> _INPUT FOR THIS TASK_
• • • • • • •

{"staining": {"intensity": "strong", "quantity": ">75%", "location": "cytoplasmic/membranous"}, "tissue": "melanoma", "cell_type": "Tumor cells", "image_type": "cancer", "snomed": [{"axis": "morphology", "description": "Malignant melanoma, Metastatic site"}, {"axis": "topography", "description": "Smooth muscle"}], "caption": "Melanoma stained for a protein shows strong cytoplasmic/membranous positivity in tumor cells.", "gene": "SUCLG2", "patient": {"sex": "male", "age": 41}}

• • • • • • •

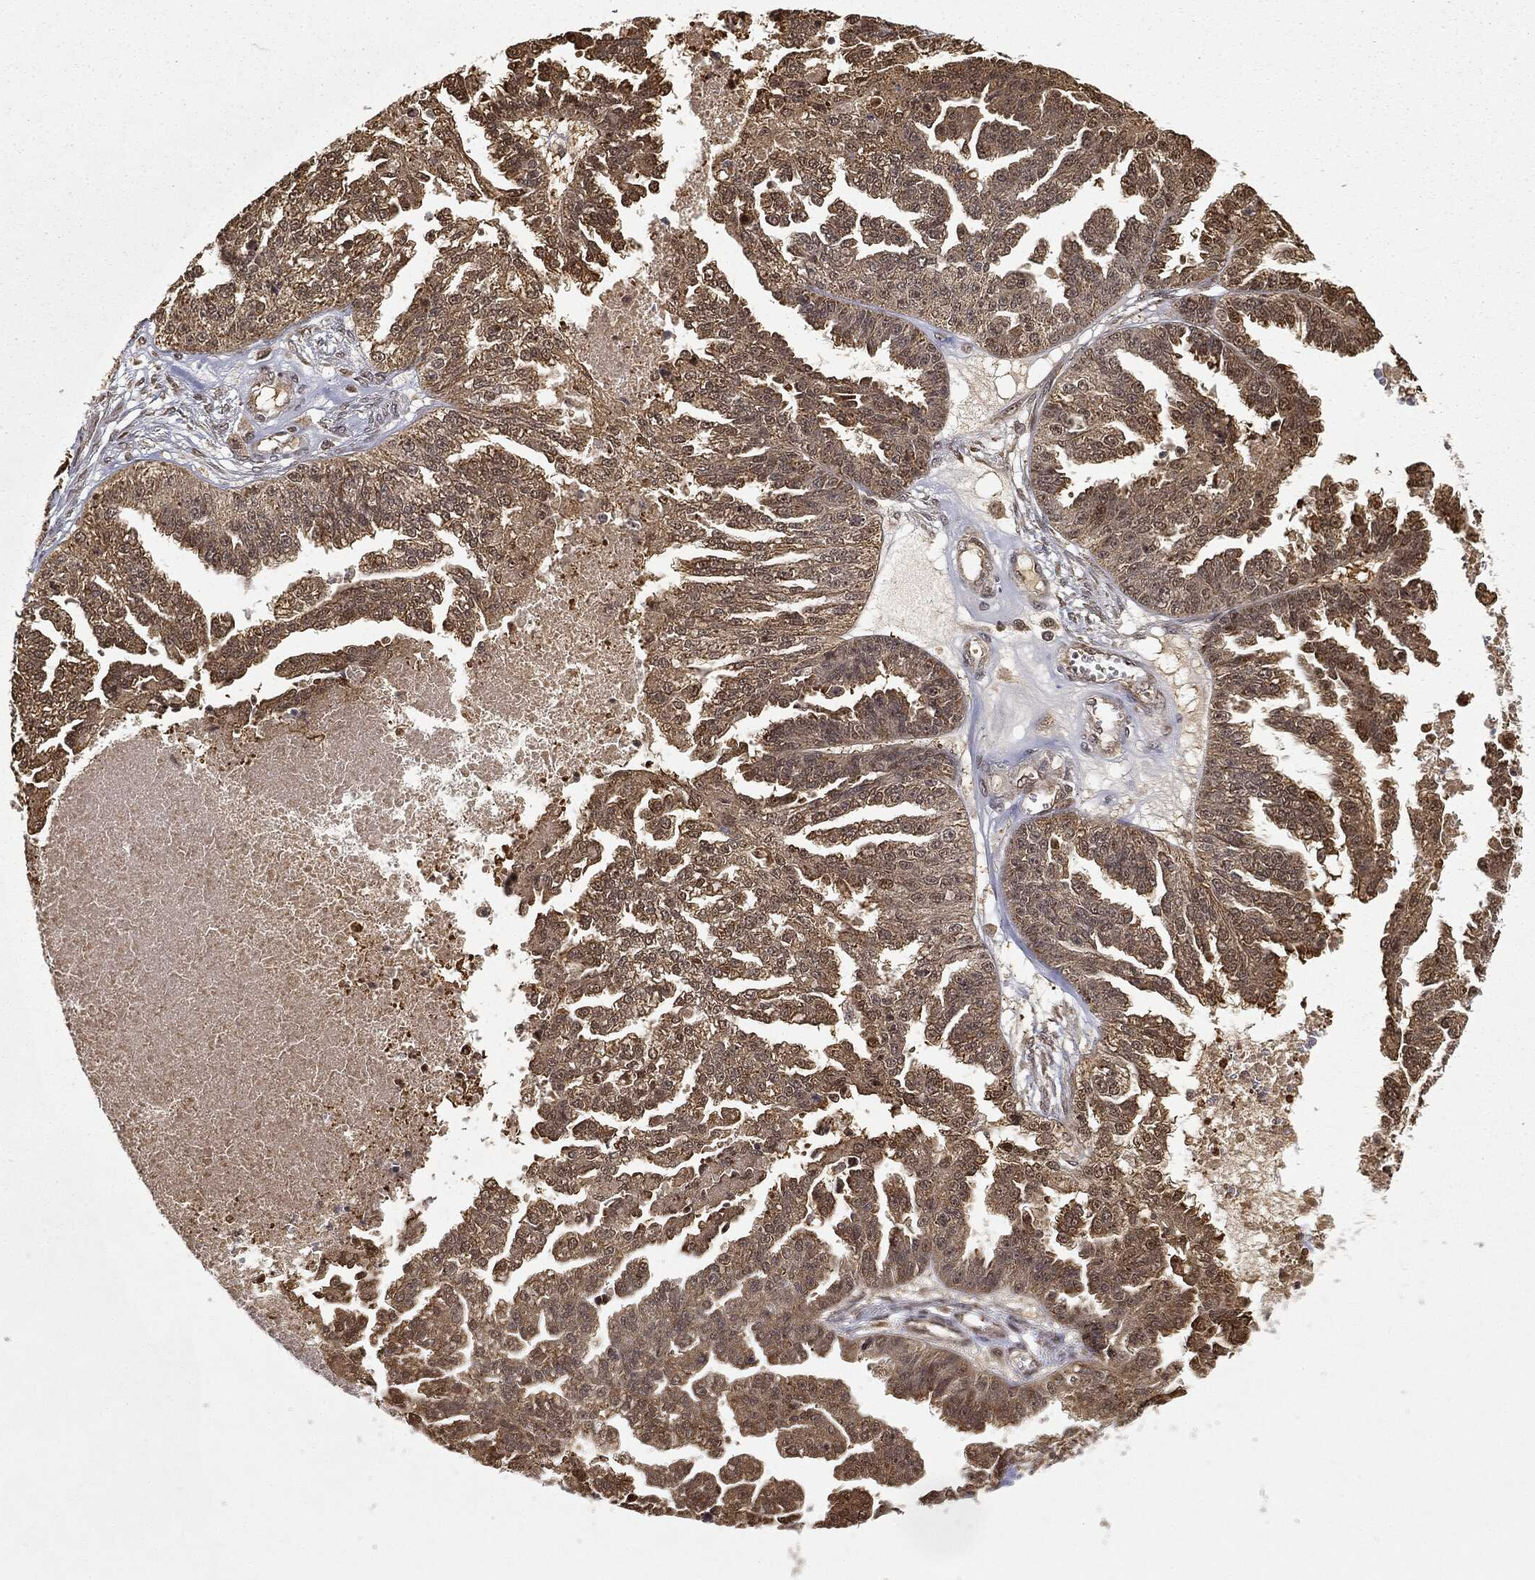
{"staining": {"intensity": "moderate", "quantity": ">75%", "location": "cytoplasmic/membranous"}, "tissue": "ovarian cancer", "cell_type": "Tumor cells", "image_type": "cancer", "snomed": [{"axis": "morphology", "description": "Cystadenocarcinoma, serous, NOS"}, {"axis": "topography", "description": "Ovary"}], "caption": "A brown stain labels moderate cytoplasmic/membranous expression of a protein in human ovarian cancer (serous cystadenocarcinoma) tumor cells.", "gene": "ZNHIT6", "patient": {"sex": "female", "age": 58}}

• • • • • • •

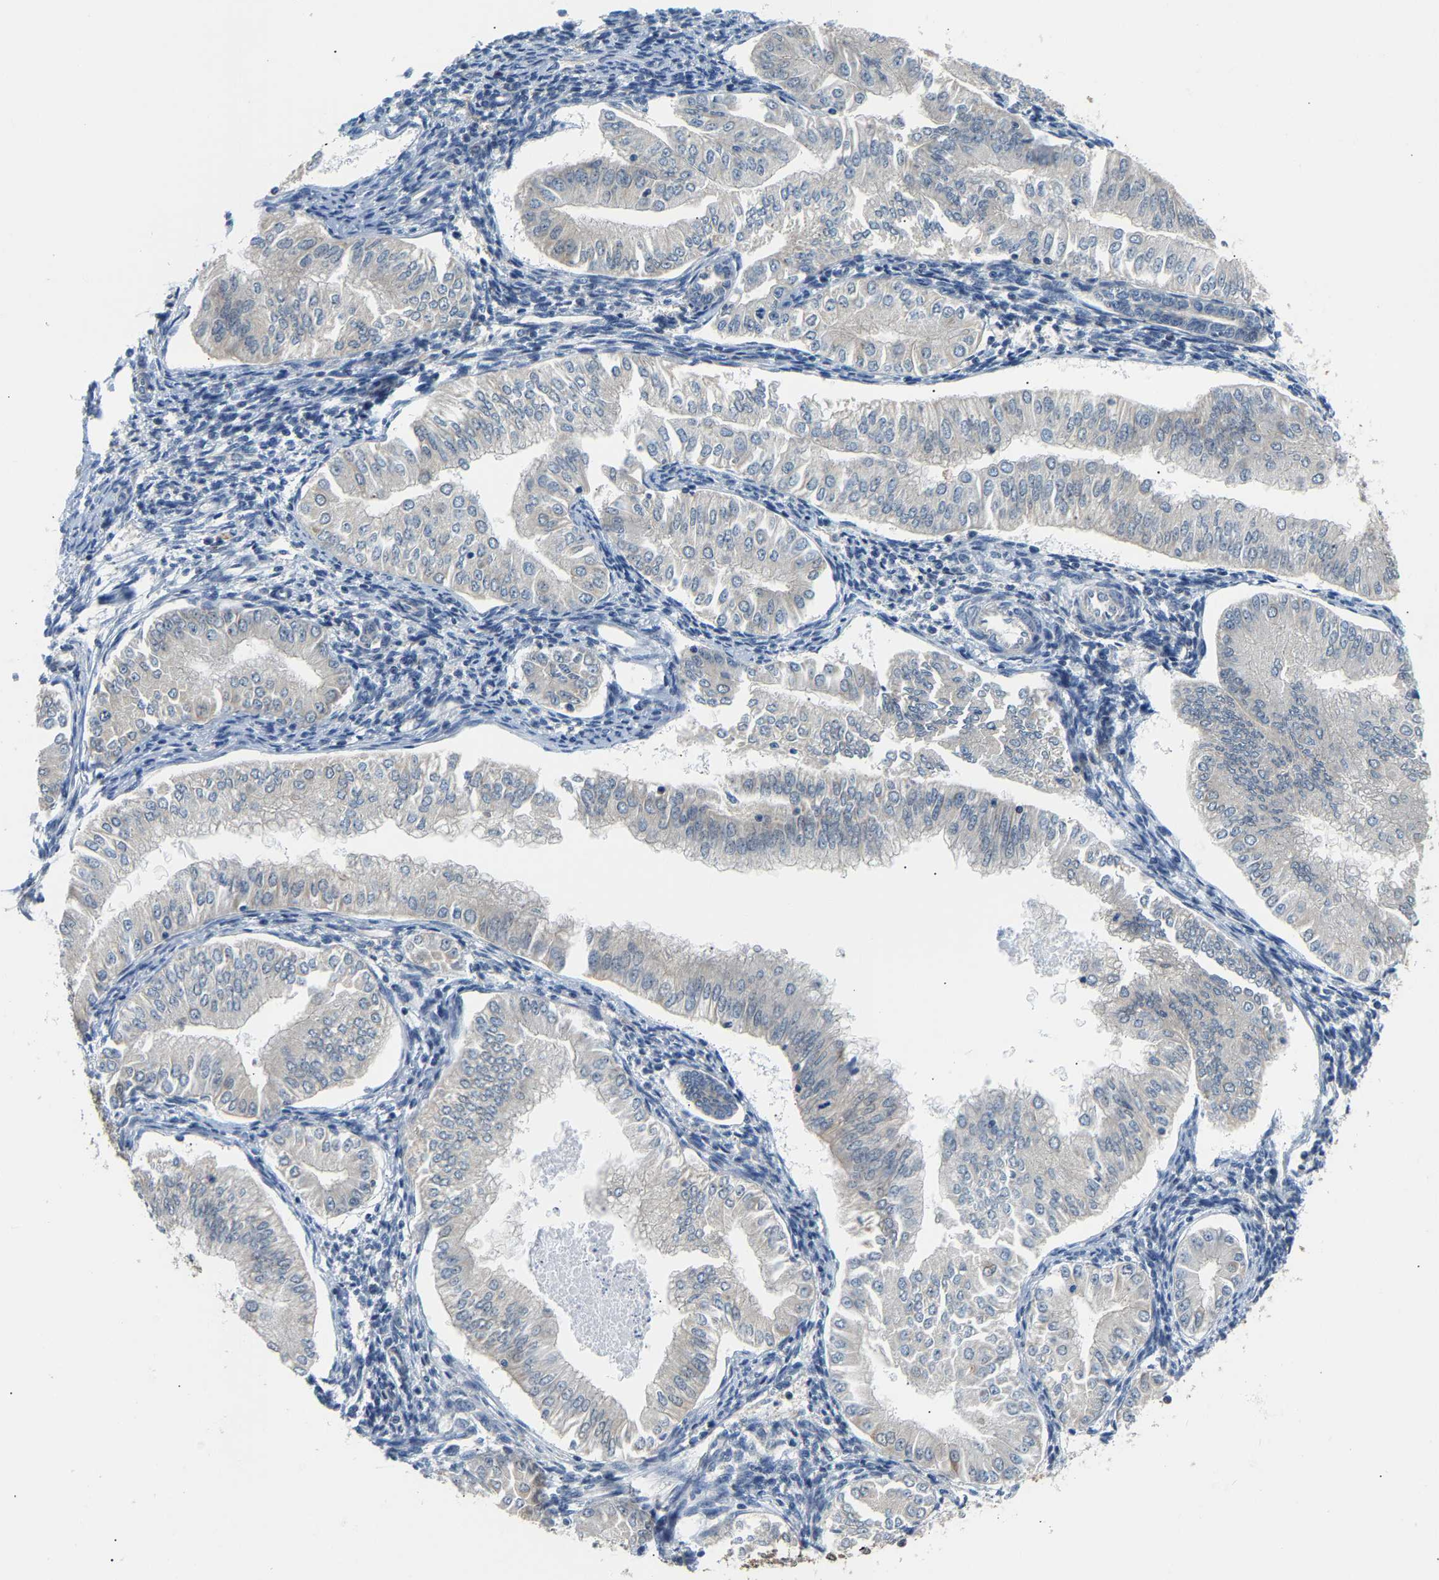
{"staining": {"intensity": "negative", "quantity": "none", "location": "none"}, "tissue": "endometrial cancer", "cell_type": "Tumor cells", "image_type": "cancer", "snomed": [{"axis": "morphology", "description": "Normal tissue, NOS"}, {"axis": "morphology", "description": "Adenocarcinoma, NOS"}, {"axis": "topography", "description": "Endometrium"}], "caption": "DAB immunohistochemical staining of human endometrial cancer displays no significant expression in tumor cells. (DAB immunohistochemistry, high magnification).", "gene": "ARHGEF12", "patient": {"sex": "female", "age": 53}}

• • • • • • •

> _WHAT THE TASK ASKS_
Search the listing above for "protein" and copy every line that holds it.

> _COMPLETED EXERCISE_
{"staining": {"intensity": "strong", "quantity": ">75%", "location": "cytoplasmic/membranous"}, "tissue": "melanoma", "cell_type": "Tumor cells", "image_type": "cancer", "snomed": [{"axis": "morphology", "description": "Malignant melanoma, Metastatic site"}, {"axis": "topography", "description": "Smooth muscle"}], "caption": "Melanoma stained for a protein shows strong cytoplasmic/membranous positivity in tumor cells.", "gene": "SUCLG2", "patient": {"sex": "male", "age": 41}}
{"staining": {"intensity": "moderate", "quantity": ">75%", "location": "cytoplasmic/membranous"}, "tissue": "ovarian cancer", "cell_type": "Tumor cells", "image_type": "cancer", "snomed": [{"axis": "morphology", "description": "Cystadenocarcinoma, serous, NOS"}, {"axis": "topography", "description": "Ovary"}], "caption": "A brown stain labels moderate cytoplasmic/membranous expression of a protein in human ovarian cancer (serous cystadenocarcinoma) tumor cells.", "gene": "ZNHIT6", "patient": {"sex": "female", "age": 58}}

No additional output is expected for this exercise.